Chinese automotive giant BYD had planned to build a billion-dollar factory in Manisa, Turkey. The plant was due to start operations last year, but the construction is now in doubt. The Turkish authorities have announced that they will impose a financial penalty on the Chinese company. On top of that, BYD cars are selling increasingly poorly in the country.
The decline in sales of the Chinese electric car manufacturer in Turkey has proved to be one of the biggest surprises of recent months. The brand, which quickly conquered the market thanks to its technological edge and favourable price-to-quality ratio, has suddenly dropped out of the top spots in the sales rankings. Not long ago, demand was so high that customers were queuing up. Today, the statistics look completely different.
Why has the manufacturer’s popularity plummeted so sharply? An attempt to find an answer leads to an investment agreement signed in the summer of 2024 with the Turkish government. It is the implementation of this agreement – or rather the lack thereof – that triggered a domino effect, which is now reflected in sales figures. And soon, it may result in a huge financial penalty for BYD, imposed by the Turkish government.

Photo credit: BYD Europe
BYD’s billion-dollar factory in Turkey. Will the investment go ahead?

__Extracted page text data__:
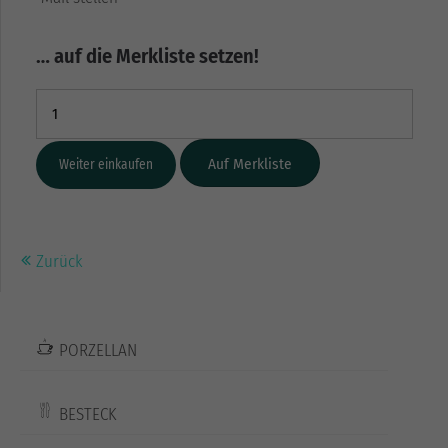
… auf die Merkliste setzen!
Weiter einkaufen
Zurück
PORZELLAN
BESTECK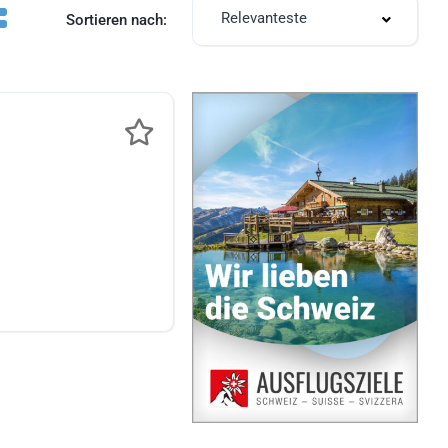
Relevanteste
Sortieren nach: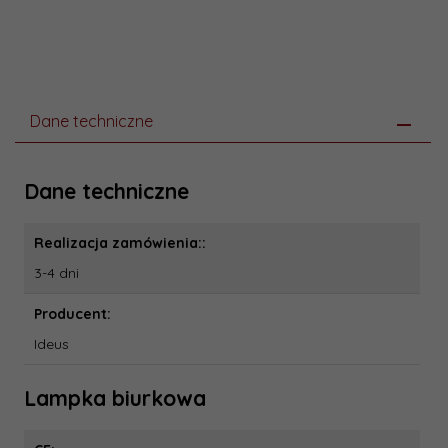
Dane techniczne
Dane techniczne
Realizacja zamówienia::
3-4 dni
Producent:
Ideus
Lampka biurkowa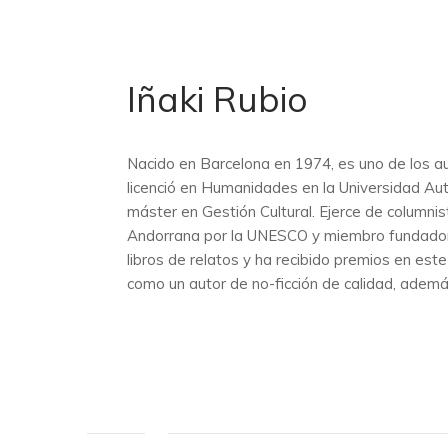
Iñaki Rubio
Nacido en Barcelona en 1974, es uno de los au
licenció en Humanidades en la Universidad Au
máster en Gestión Cultural. Ejerce de columni
Andorrana por la UNESCO y miembro fundador de
libros de relatos y ha recibido premios en es
como un autor de no-ficción de calidad, ademá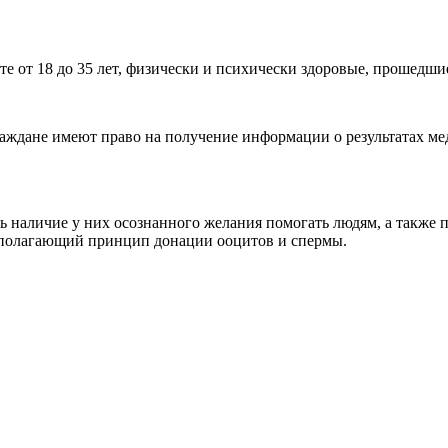
е от 18 до 35 лет, физически и психически здоровые, прошедши
ждане имеют право на получение информации о результатах мед
 наличие у них осознанного желания помогать людям, а также п
ополагающий принцип донации ооцитов и спермы.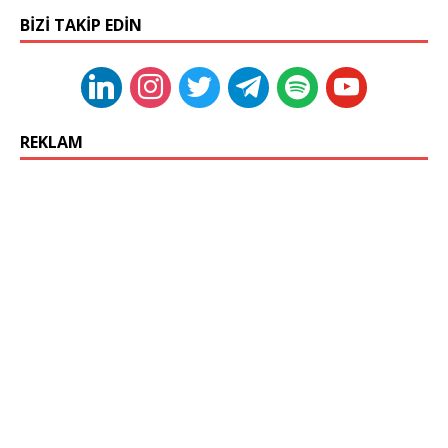
BIZI TAKIP EDIN
REKLAM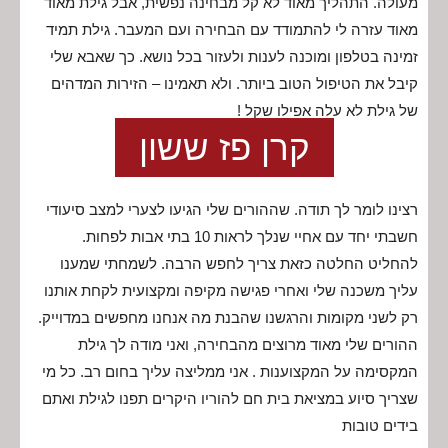
מעולה. התהליך מאוד לא קל מבחינה נפשית, אבל גילת מאוד
מאוד עזרה לי להתמודד עם הבחירה ועם המעבר. גילת תמיד
זמינה בטלפון ומוכנה לענות ולעזור בכל נושא. כך שאבא שלי
קיבל את הטיפול הטוב ביותר. ולא תאמינו – הזירות המדהים
של גילת לא עלה אפילו שקל !
קרן פז ששון
רצינו לומר לך תודה. שההורים שלי הגיעו לצערי למצב סיעודי
חשבתי יחד עם אחיי שנלך לראות 10 בתי אבות לפחות.
להחליט החלטה כזאת צריך לחפש הרבה. לשמחתי שמענו
עליך משכנה שלי ואחרי פגישה מקיפה ומקצועית לקחת אותנו
רק לשני מקומות והרגשנו שהבנת מה אנחנו מחפשים במדוייק.
ההורים שלי מאוד מרוצים מהבחירה, ואני מודה לך גילת
המקסימה על המקצוענות . אני ממליצה עליך בחום רב. כל מי
שצריך סיוע במציאת בית חם להוריו היקרים תפנו לגילת ואתם
בידים טובות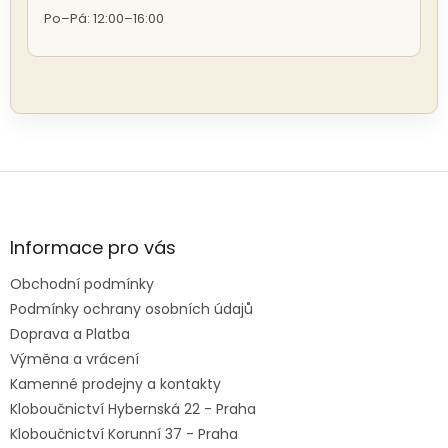
Po–Pá: 12:00–16:00
Z
á
p
a
Informace pro vás
t
Obchodní podmínky
í
Podmínky ochrany osobních údajů
Doprava a Platba
Výměna a vrácení
Kamenné prodejny a kontakty
Kloboučnictví Hybernská 22 - Praha
Kloboučnictví Korunní 37 - Praha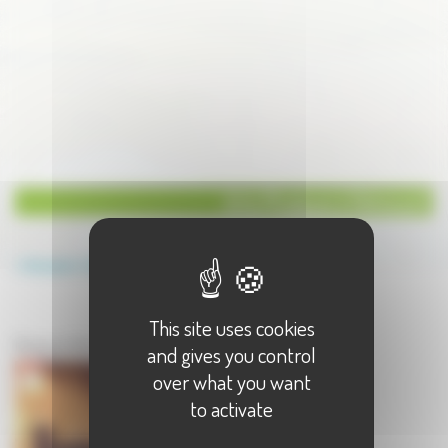
Arts Musique à Héricourt
Annuaire
Arts
Musique
This site uses cookies
Arts à Héricourt
Musique à Héricourt - 1 résultat(s)
and gives you control
over what you want
to activate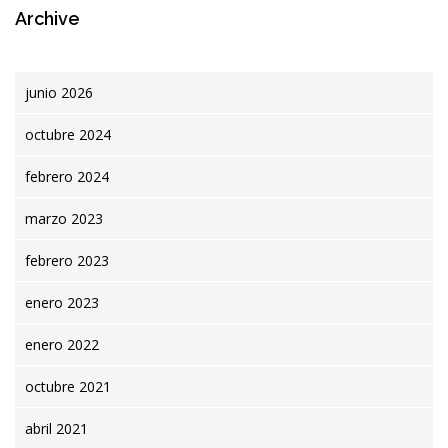
Archive
junio 2026
octubre 2024
febrero 2024
marzo 2023
febrero 2023
enero 2023
enero 2022
octubre 2021
abril 2021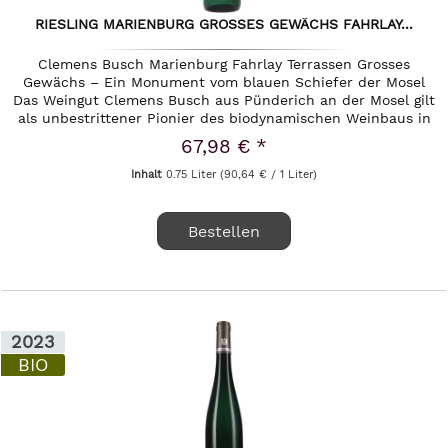
RIESLING MARIENBURG GROSSES GEWÄCHS FAHRLAY...
Clemens Busch Marienburg Fahrlay Terrassen Grosses
Gewächs – Ein Monument vom blauen Schiefer der Mosel
Das Weingut Clemens Busch aus Pünderich an der Mosel gilt
als unbestrittener Pionier des biodynamischen Weinbaus in
dieser...
67,98 € *
Inhalt
0.75 Liter
(90,64 € / 1 Liter)
Bestellen
2023
BIO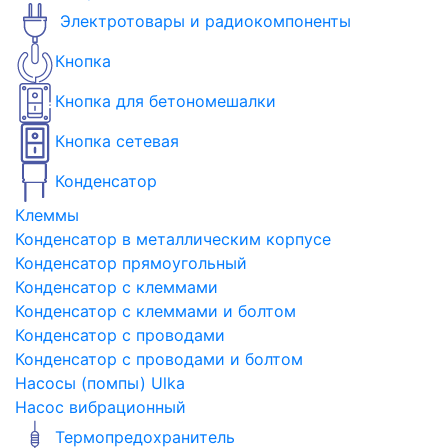
Электротовары и радиокомпоненты
Кнопка
Кнопка для бетономешалки
Кнопка сетевая
Конденсатор
Клеммы
Конденсатор в металлическим корпусе
Конденсатор прямоугольный
Конденсатор с клеммами
Конденсатор с клеммами и болтом
Конденсатор с проводами
Конденсатор с проводами и болтом
Насосы (помпы) Ulka
Насос вибрационный
Термопредохранитель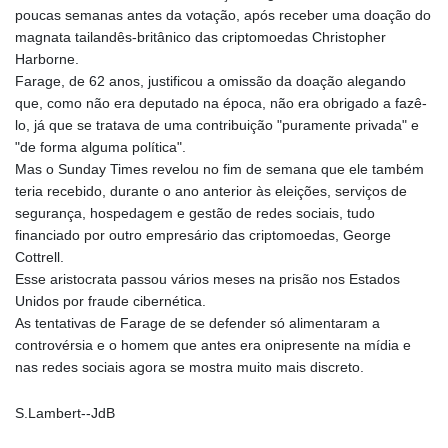
poucas semanas antes da votação, após receber uma doação do
magnata tailandês-britânico das criptomoedas Christopher
Harborne.
Farage, de 62 anos, justificou a omissão da doação alegando
que, como não era deputado na época, não era obrigado a fazê-
lo, já que se tratava de uma contribuição "puramente privada" e
"de forma alguma política".
Mas o Sunday Times revelou no fim de semana que ele também
teria recebido, durante o ano anterior às eleições, serviços de
segurança, hospedagem e gestão de redes sociais, tudo
financiado por outro empresário das criptomoedas, George
Cottrell.
Esse aristocrata passou vários meses na prisão nos Estados
Unidos por fraude cibernética.
As tentativas de Farage de se defender só alimentaram a
controvérsia e o homem que antes era onipresente na mídia e
nas redes sociais agora se mostra muito mais discreto.
S.Lambert--JdB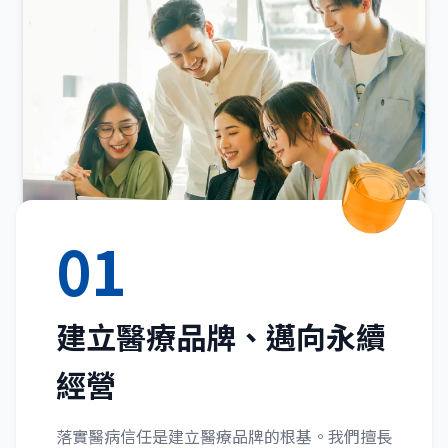
01
建立醫療品牌、邁向永續
經營
落實醫病信任是建立醫療品牌的根基。我們擅長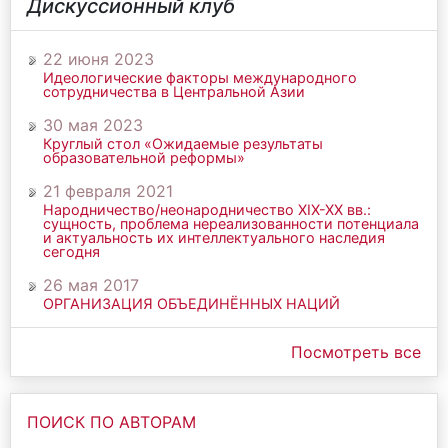
Дискуссионный клуб
22 июня 2023
Идеологические факторы международного
сотрудничества в Центральной Азии
30 мая 2023
Круглый стол «Ожидаемые результаты
образовательной реформы»
21 февраля 2021
Народничество/неонародничество ХIХ-ХХ вв.:
сущность, проблема нереализованности потенциала
и актуальность их интеллектуального наследия
сегодня
26 мая 2017
ОРГАНИЗАЦИЯ ОБЪЕДИНЁННЫХ НАЦИЙ
Посмотреть все
ПОИСК ПО АВТОРАМ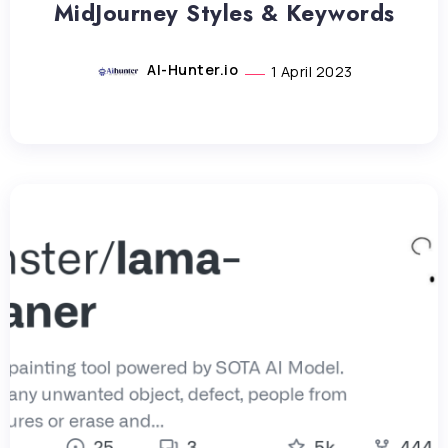
MidJourney Styles & Keywords
AI-Hunter.io
1 April 2023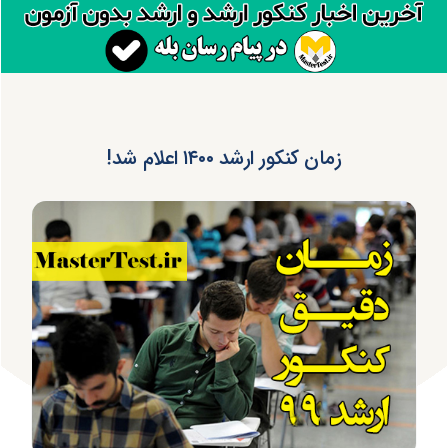
زمان کنکور ارشد ۱۴۰۰ اعلام شد!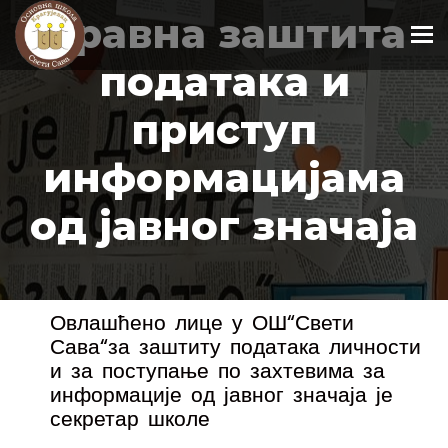
Правна заштита
To
података и
приступ
информацијама
од јавног значаја
Овлашћено лице у ОШ“Свети
Сава“за заштиту података личности
и за поступање по захтевима за
информације од јавног значаја је
секретар школе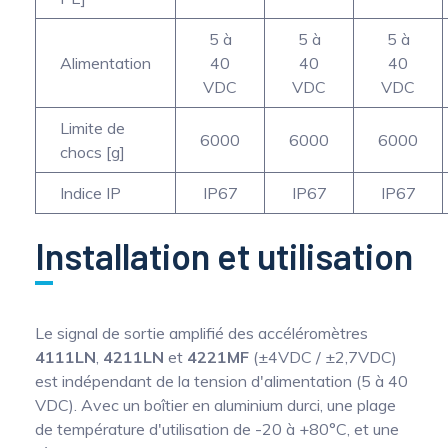
5 à
5 à
5 à
Alimentation
40
40
40
VDC
VDC
VDC
Limite de
6000
6000
6000
chocs [g]
Indice IP
IP67
IP67
IP67
Installation et utilisation
Le signal de sortie amplifié des accéléromètres
4111LN
,
4211LN
et
4221MF
(±4VDC / ±2,7VDC)
est indépendant de la tension d'alimentation (5 à 40
VDC). Avec un boîtier en aluminium durci, une plage
de température d'utilisation de -20 à +80°C, et une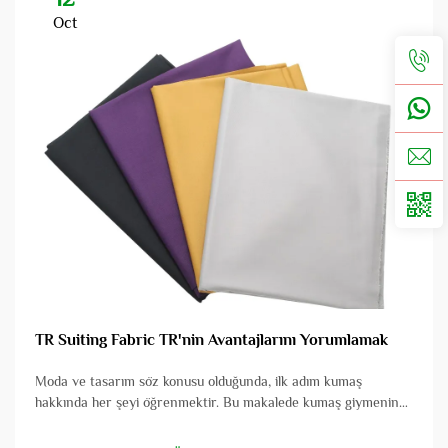
Oct
TR Suiting Fabric TR'nin Avantajlarını Yorumlamak
Moda ve tasarım söz konusu olduğunda, ilk adım kumaş
hakkında her şeyi öğrenmektir. Bu makalede kumaş giymenin
özel alanını gözden geçireceğiz ve sahip olduğu birçok olumlu
yönü ele alacağız.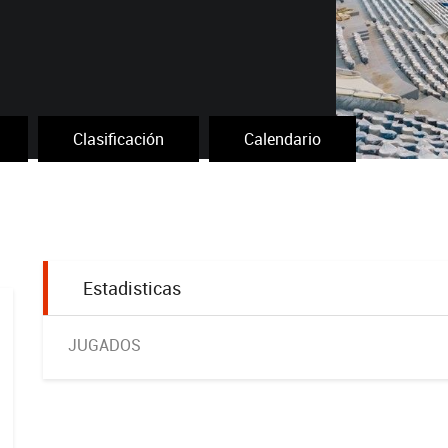
Clasificación
Calendario
Estadisticas
JUGADOS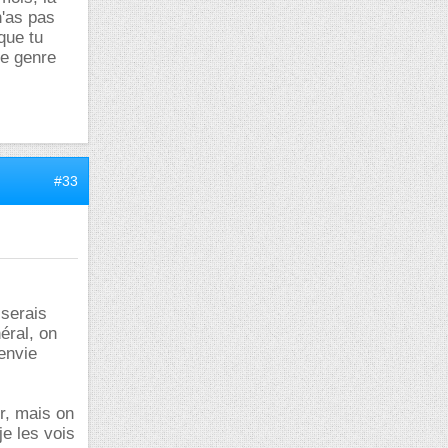
n'as pas
que tu
ce genre
#33
 serais
éral, on
envie
r, mais on
je les vois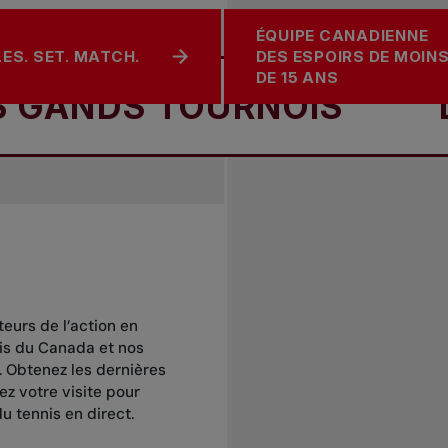
ÉQUIPE CANADIENNE
LES. SET. MATCH.
DES ESPOIRS DE MOIN
DE 15 ANS
S TOURNOIS
LES G
eurs de l’action en
nis du Canada et nos
… Obtenez les dernières
iez votre visite pour
u tennis en direct.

__ABOUT THIS EXERCISE__:
Continue the article about BYD's planned factory in Turkey from the point where it stops.

__EXERCISE OUTPUT__:
In July 2024, an agreement was signed regarding the construction of a factory near Manisa. The plan envisaged an investment worth $1 billion, the production of 150,000 cars a year and the employment of 5,000 people. The plant was to be built within a year and start production quickly. In return, the manufacturer received significant privileges: primarily tax breaks and an import quota for cars sold until production began.
The mechanism was simple. Turkey has for years supported manufacturers producing cars locally. Companies meeting specific conditions benefit from tax breaks and can import certain models on preferential terms. Upon signing the agreement, similar benefits were also granted to the Chinese manufacturer, but only until the factory started operations.
The problem is that the investment never got off the ground. Months have passed, and not even a symbolic ground-breaking ceremony has taken place at the construction site. The import quota has been exhausted, and the government has no intention of increasing it.
Sales are falling, tensions are rising. A hefty fine looms on the horizon
The lack of new import quotas quickly had an impact on the market. Cars that had previously reached customers thanks to preferential tax conditions were no longer available on that scale. The effect was immediate: a drop in sales and a loss of position in the rankings. The consequences, however, could go much further.
In the first days of April, a stir went through the Turkish media when journalist Fatih Altaylı revealed that the Turkish government was set to impose a financial penalty on BYD for failing to carry out its investment in Manisa. The fine is said to amount to the budget for the construction of the planned plant, i.e. as much as $1 billion.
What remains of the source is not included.